*Job item*:
When a line in the entries contains the word "during", copy that line in full.

Source material Block Start

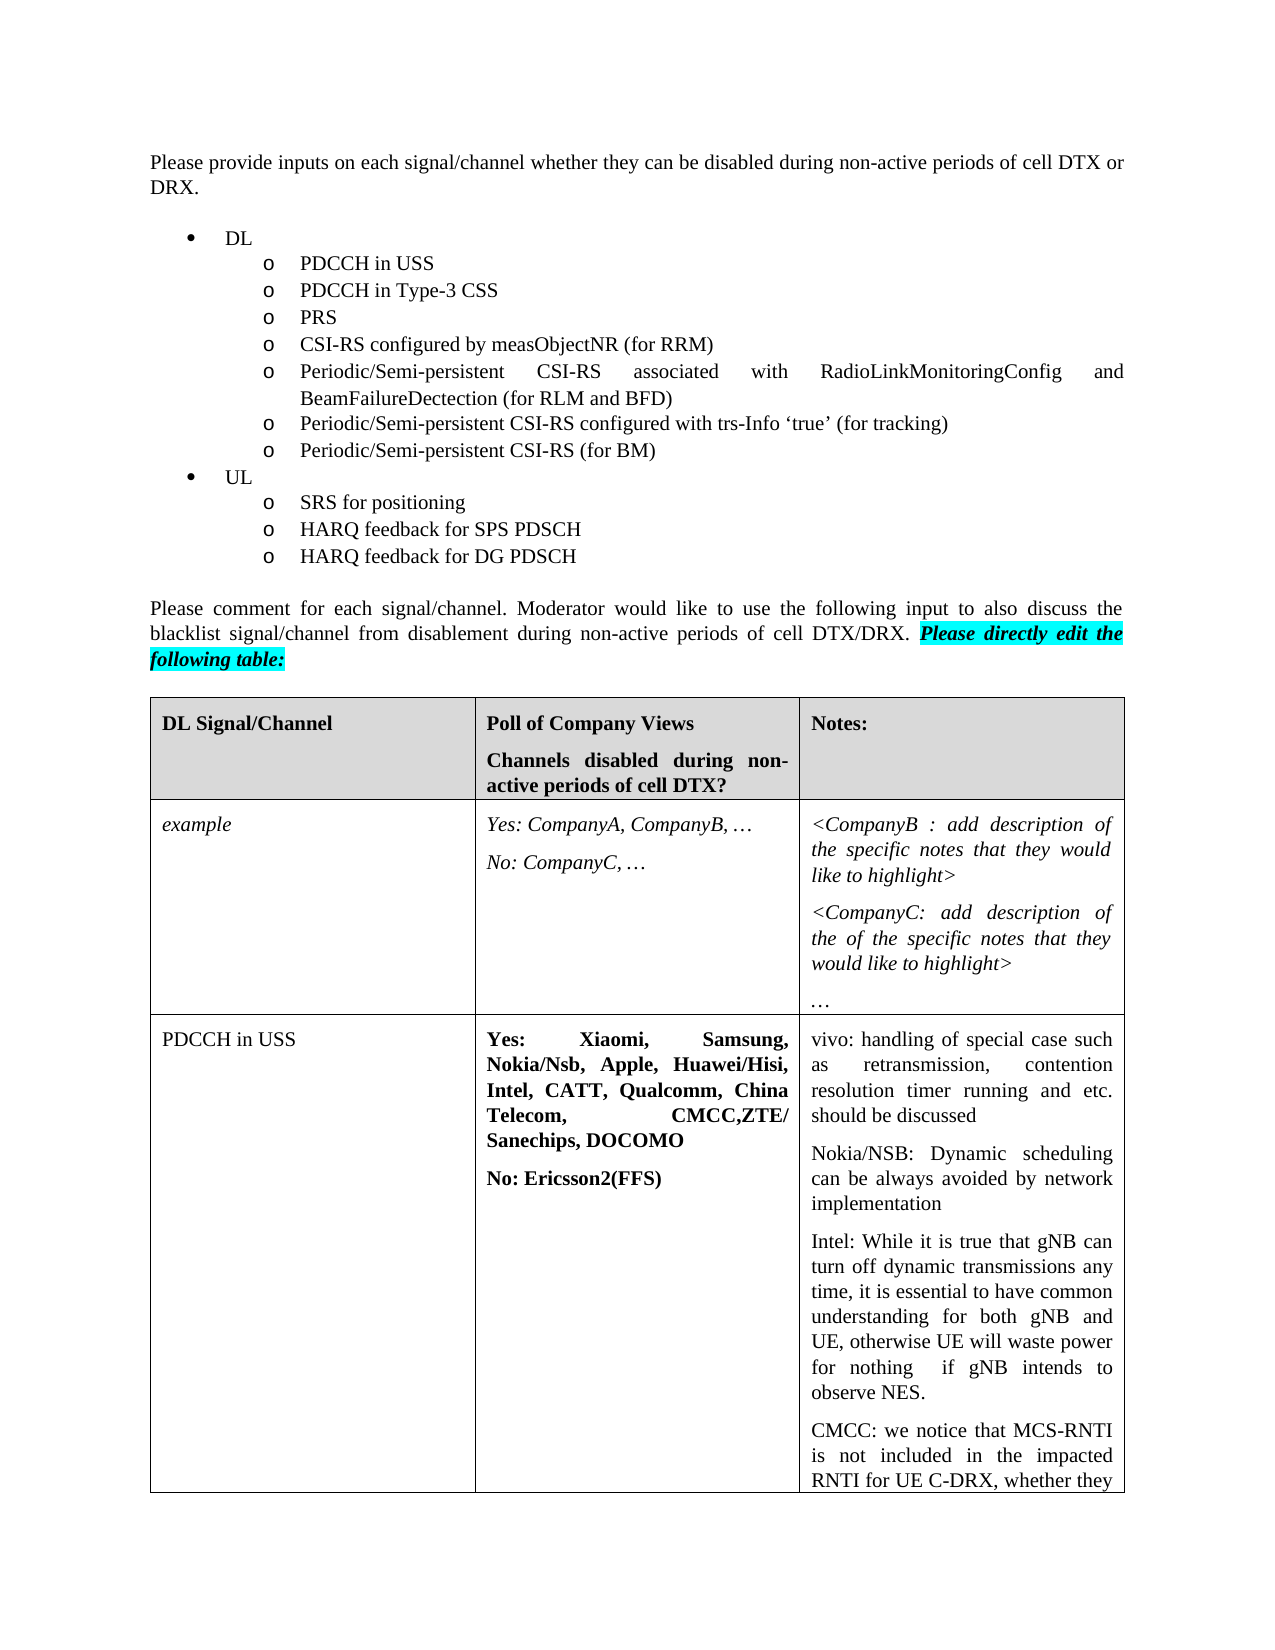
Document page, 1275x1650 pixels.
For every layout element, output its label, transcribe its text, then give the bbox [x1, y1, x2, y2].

list PRS [262, 305, 1125, 331]
list Periodic/Semi-persistent CSI-RS configured with trs-Info ‘true’ (for tracking) [262, 411, 1125, 437]
table_cell Yes: CompanyA, CompanyB, … No: CompanyC, … [476, 800, 799, 1014]
table_header Notes: [800, 698, 1124, 799]
list Periodic/Semi-persistent CSI-RS (for BM) [262, 438, 1125, 463]
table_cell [476, 1015, 799, 1492]
list SRS for positioning [262, 490, 1125, 516]
list DL [187, 226, 1125, 250]
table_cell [800, 1015, 1124, 1492]
table_cell PDCCH in USS [151, 1015, 475, 1492]
list PDCCH in USS [262, 251, 1125, 277]
list PDCCH in Type-3 CSS [262, 278, 1125, 303]
table_header Poll of Company Views Channels disabled during non-active periods of cell DTX? [476, 698, 799, 799]
table_cell example [151, 800, 475, 1014]
list CSI-RS configured by measObjectNR (for RRM) [262, 332, 1125, 357]
list UL [187, 465, 1125, 489]
table_header DL Signal/Channel [151, 698, 475, 799]
text Please comment for each signal/channel. Moderator would like to use the following input to also discuss the blacklist signal/channel from disablement during non-active periods of cell DTX/DRX. Please directly edit the following table: [150, 596, 1125, 671]
table_cell <CompanyB : add description of the specific notes that they would like to highlight> <CompanyC: add description of the of the specific notes that they would like to highlight> … [800, 800, 1124, 1014]
list Periodic/Semi-persistent CSI-RS associated with RadioLinkMonitoringConfig and BeamFailureDectection (for RLM and BFD) [262, 359, 1125, 410]
list HARQ feedback for DG PDSCH [262, 544, 1125, 570]
list HARQ feedback for SPS PDSCH [262, 517, 1125, 543]
text Please provide inputs on each signal/channel whether they can be disabled during non-active periods of cell DTX or DRX. [150, 150, 1125, 199]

Source material Block End

*Result*:
table_header Poll of Company Views Channels disabled during non-active periods of cell DTX? [476, 698, 799, 799]
text Please comment for each signal/channel. Moderator would like to use the following input to also discuss the blacklist signal/channel from disablement during non-active periods of cell DTX/DRX. Please directly edit the following table: [150, 596, 1125, 671]
text Please provide inputs on each signal/channel whether they can be disabled during non-active periods of cell DTX or DRX. [150, 150, 1125, 199]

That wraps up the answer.